There may be other use cases I don't support. I haven't considered symlinks one way or another. This is a surprisingly complex and nuanced design space. If anyone has a scenario that doesn't work file an issue on GitHub! I'm happy to extend fts_gitignore_nuke if it's useful to people.

Final Thoughts

My computers, both work and home, constantly run out of SSD space. I wrote a tool called fts_gitignore_nuke to help reclaim precious SSD gigabytes. It's written in Rust which makes it fast, safe, and cross-platform. I think my tool will be useful to a few folks. And I hope this blog post was informative to a few more.

Thanks for reading.

Source Code: GitHub
Install: cargo install fts_gitignore_nuke

Bonus! Concurrent data structures.

crossbeam_deque provides highly optimized structures for building concurrent systems. A very naive alternative is Arc<Mutex<Vec<T>>>. This is a Vec wrapped in a Mutex that is atomically ref counted. Each push/pop would require locking the Mutex. 😱

I was curious so I swapped out crossbeam_deque with such a custom, naive system. The end result was... identical performance. This makes sense! Most my program time is spent on IO or running .gitignore string comparisons. Time spent locking/unlocking a Mutex is miniscule.

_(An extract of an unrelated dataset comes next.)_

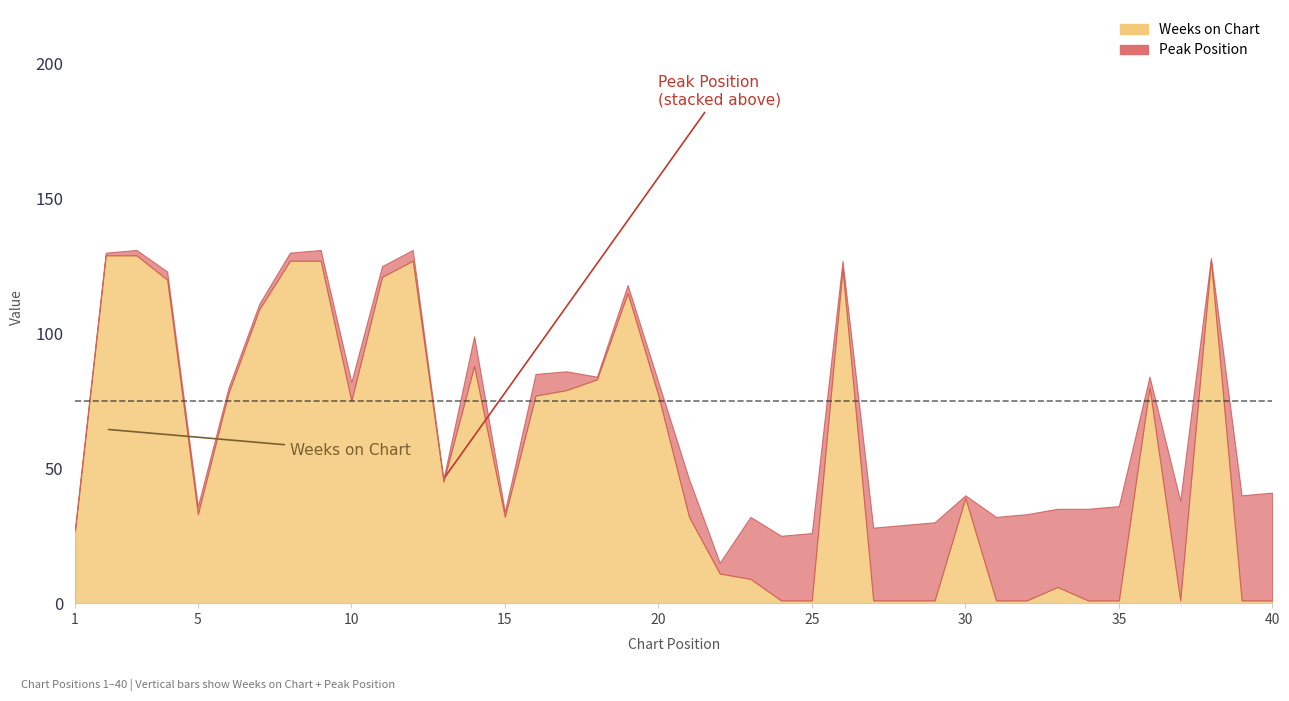

In Weeks on Chart, how many points are higher than both neighbors (excluding endpoints)?

8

I wouldn't recommend shipping the naive approach. But as a learning exercise it's worth going through for sure.

Bonus! Keeping select local files.

After initial publication a reader responded with some thoughts. They loved the tool, but didn't want to nuke everything not in Git. They had some private keys and rendered video files that were hidden by .gitignore, but they didn't want to delete.

This reader was kind enough to offer up both a proposal and pull request. fts_gitignore_nuke now loads both .gitignore and .gitnuke files. The .gitnuke files are optional ignore files that take higher priority than all than all .gitignore files. Typical usage is to whitelist paths to keep.

If you have another use that isn't supported please let me know and I'm happy to work with you.